Durante los primeros ocho meses del año, los vehículos híbridos y eléctricos representaron el 15,7% de los patentamientos. La estimación para todo 2026 lleva esa participación al 16,2% y proyecta que podría alcanzar el 30% en 2031.
El cambio, sin embargo, será mucho más lento en el parque automotor. Actualmente circulan en el país alrededor de 14,5 millones de vehículos y apenas el 0,82% corresponde a unidades electrificadas. Los vehículos enchufables —eléctricos puros e híbridos enchufables— suman 19.439 unidades. En el resto del parque, el 74,12% utiliza nafta, el 24,68% diésel y el 0,39% GNC.
La proyección contempla además una recuperación gradual del mercado de 0 km después de una caída prevista para 2026. Se estiman 512.000 unidades patentadas este año, un 16% menos que en 2025, y luego 537.600 en 2027, 564.500 en 2028, 592.700 en 2029, 622.300 en 2030 y 653.500 en 2031.
Con ese nivel de ventas, el parque total pasaría de 14,7 millones de vehículos en 2026 a 17,2 millones en 2031, un crecimiento del 17%. En el mismo período, la cantidad de vehículos enchufables podría aumentar de 25.443 a 297.959 unidades, casi doce veces más. Aun así, representarían apenas el 1,73% del parque al finalizar 2031. El 95,3% restante continuaría utilizando motores de combustión.
El ritmo de renovación del parque es uno de los factores que explica esta diferencia entre las ventas y la composición de los vehículos en circulación.

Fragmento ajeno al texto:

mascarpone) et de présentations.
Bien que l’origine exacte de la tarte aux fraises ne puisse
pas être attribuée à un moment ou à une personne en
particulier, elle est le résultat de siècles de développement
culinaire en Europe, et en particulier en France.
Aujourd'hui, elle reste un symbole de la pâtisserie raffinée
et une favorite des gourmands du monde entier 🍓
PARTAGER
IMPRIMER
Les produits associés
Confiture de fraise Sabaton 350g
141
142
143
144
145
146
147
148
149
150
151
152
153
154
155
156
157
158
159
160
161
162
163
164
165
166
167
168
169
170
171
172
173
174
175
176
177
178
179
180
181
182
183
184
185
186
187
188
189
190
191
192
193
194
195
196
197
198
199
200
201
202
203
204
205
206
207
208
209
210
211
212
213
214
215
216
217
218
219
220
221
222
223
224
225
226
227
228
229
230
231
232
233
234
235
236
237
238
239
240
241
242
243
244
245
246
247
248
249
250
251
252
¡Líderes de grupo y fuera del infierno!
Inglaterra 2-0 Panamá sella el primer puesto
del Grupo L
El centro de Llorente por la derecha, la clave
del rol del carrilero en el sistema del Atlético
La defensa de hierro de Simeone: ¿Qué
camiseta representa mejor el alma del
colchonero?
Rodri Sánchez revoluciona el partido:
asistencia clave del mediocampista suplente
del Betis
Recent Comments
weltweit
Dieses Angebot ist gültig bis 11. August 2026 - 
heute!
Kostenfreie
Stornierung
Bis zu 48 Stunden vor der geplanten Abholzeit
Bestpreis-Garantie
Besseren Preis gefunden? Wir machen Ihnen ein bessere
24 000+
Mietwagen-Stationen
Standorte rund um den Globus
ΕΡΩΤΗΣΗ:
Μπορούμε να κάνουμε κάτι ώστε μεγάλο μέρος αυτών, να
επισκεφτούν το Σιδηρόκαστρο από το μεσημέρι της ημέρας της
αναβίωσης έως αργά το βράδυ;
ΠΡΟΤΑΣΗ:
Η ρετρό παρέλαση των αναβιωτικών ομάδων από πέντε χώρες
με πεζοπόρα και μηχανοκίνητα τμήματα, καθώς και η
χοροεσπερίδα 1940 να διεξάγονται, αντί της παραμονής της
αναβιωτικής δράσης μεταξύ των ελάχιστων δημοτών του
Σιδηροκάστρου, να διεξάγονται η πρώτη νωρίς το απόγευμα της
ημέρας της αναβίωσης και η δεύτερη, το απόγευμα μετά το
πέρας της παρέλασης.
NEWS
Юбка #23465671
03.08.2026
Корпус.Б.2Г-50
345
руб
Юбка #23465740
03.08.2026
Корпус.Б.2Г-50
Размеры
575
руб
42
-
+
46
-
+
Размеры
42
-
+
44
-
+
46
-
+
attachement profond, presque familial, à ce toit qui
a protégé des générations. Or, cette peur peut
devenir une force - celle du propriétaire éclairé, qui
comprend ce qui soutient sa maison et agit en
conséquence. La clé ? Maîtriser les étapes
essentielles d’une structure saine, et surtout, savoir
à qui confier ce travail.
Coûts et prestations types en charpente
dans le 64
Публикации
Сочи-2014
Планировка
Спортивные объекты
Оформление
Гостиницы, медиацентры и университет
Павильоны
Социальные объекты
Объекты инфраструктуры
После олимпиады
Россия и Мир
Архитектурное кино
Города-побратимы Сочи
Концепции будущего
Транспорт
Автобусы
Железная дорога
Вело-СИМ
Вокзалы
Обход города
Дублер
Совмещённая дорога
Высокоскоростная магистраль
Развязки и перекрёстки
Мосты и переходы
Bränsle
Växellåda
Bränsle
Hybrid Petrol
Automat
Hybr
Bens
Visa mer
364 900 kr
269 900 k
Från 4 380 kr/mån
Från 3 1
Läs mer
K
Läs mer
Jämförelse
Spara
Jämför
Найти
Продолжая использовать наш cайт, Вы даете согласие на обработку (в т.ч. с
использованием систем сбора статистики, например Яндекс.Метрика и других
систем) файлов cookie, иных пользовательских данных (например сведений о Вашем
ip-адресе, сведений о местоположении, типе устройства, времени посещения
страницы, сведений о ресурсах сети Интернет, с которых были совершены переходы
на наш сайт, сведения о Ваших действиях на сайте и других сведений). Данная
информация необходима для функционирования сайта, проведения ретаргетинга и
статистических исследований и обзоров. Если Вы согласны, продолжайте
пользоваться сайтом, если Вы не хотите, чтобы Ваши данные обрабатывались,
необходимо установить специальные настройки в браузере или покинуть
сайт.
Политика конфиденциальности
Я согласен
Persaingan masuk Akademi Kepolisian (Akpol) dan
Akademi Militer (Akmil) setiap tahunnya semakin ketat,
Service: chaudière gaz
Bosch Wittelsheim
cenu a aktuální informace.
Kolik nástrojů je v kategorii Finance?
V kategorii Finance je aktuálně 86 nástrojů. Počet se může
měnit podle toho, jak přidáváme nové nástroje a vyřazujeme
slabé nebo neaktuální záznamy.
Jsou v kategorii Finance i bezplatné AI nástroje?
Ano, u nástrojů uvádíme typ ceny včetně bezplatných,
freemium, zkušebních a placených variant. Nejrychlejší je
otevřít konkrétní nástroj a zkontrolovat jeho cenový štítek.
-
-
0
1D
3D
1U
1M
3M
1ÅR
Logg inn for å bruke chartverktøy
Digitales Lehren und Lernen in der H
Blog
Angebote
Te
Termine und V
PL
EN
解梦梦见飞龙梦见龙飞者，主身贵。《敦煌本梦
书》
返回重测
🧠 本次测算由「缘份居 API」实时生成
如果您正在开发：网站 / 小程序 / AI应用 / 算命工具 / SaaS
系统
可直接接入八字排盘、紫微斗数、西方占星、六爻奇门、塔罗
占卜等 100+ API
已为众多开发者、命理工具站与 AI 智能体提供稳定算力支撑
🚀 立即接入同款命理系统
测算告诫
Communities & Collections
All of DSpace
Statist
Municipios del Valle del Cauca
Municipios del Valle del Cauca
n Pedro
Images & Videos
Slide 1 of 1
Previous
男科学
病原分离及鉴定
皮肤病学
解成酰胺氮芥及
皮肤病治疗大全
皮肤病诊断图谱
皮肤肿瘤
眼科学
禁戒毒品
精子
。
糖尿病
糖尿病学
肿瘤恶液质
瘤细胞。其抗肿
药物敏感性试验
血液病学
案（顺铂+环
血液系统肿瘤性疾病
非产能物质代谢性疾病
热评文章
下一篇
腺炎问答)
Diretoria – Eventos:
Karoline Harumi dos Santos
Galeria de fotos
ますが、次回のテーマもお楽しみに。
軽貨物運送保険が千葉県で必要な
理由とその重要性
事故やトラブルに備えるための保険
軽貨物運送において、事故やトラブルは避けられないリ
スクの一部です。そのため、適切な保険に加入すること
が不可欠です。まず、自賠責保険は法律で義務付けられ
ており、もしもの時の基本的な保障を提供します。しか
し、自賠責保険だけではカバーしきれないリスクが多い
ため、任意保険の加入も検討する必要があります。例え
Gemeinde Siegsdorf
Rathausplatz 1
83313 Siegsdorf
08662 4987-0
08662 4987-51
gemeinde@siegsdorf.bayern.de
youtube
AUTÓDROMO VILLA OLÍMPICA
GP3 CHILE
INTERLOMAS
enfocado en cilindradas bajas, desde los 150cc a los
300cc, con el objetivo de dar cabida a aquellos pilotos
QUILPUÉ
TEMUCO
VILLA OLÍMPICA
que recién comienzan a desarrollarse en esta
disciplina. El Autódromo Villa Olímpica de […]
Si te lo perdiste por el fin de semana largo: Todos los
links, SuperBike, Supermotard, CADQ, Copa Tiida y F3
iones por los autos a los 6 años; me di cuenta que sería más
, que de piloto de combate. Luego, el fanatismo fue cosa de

Se estima que cerca de 90.000 unidades abandonan anualmente el parque por bajas registrales, obsolescencia y desguace informal. Esa cifra equivale aproximadamente al 0,6% del total, por lo que la incorporación de vehículos electrificados no alcanza para modificar rápidamente la estructura general.
La evolución también tendrá impacto sobre el consumo energético. A pesar del crecimiento de la electrificación, la demanda de combustibles líquidos no disminuiría durante el período analizado. La estimación indica que pasaría de 15.000 millones de litros anuales en 2026 a 17.200 millones en 2031, un incremento del 14,5%.
Al mismo tiempo, el consumo de electricidad asociado a la movilidad eléctrica crecería de manera significativa: de 28,5 GWh anuales a 322,2 GWh, lo que representa una expansión de 11,3 veces. A pesar de ese aumento, el volumen proyectado equivaldría a aproximadamente el 0,2% de la demanda eléctrica nacional.
La mayor presencia de vehículos electrificados permitiría evitar hacia 2031 el consumo de unos 410 millones de litros de combustible respecto de lo que utilizarían vehículos equivalentes a nafta. Sin embargo, ese ahorro no sería suficiente para revertir el crecimiento previsto de la demanda total de combustibles líquidos.
El principal desafío identificado para acelerar la transición está relacionado con la infraestructura de carga. Argentina dispone actualmente de unos 318 puntos públicos o semipúblicos para una flota de aproximadamente 19.400 vehículos enchufables. La relación es de 61 vehículos por cada punto de carga, frente a un promedio global cercano a 11.
Para acompañar la evolución proyectada hasta 2031 serían necesarios unos 29.796 puntos de carga públicos. Esto implica una brecha de 29.478 respecto de la infraestructura existente. La diferencia también se mantiene cuando se utiliza el criterio europeo AFIR, que considera la potencia instalada además de la cantidad de cargadores.
La infraestructura y los vehículos tampoco están distribuidos de manera uniforme en el territorio. La Ciudad Autónoma de Buenos Aires concentra más de 7.400 vehículos enchufables, equivalentes al 38,5% del total nacional. A su vez, el Área Metropolitana de Buenos Aires y la provincia de Buenos Aires reúnen casi el 70% de la infraestructura pública de carga.
El escenario proyectado muestra así una transición que avanza con mayor velocidad en el mercado de vehículos nuevos que en el parque automotor general. La incorporación de nuevos modelos y mejores condiciones de acceso podrían favorecer el proceso, pero el desarrollo de la infraestructura de carga aparece como uno de los factores centrales para sostener el crecimiento de la movilidad electrificada.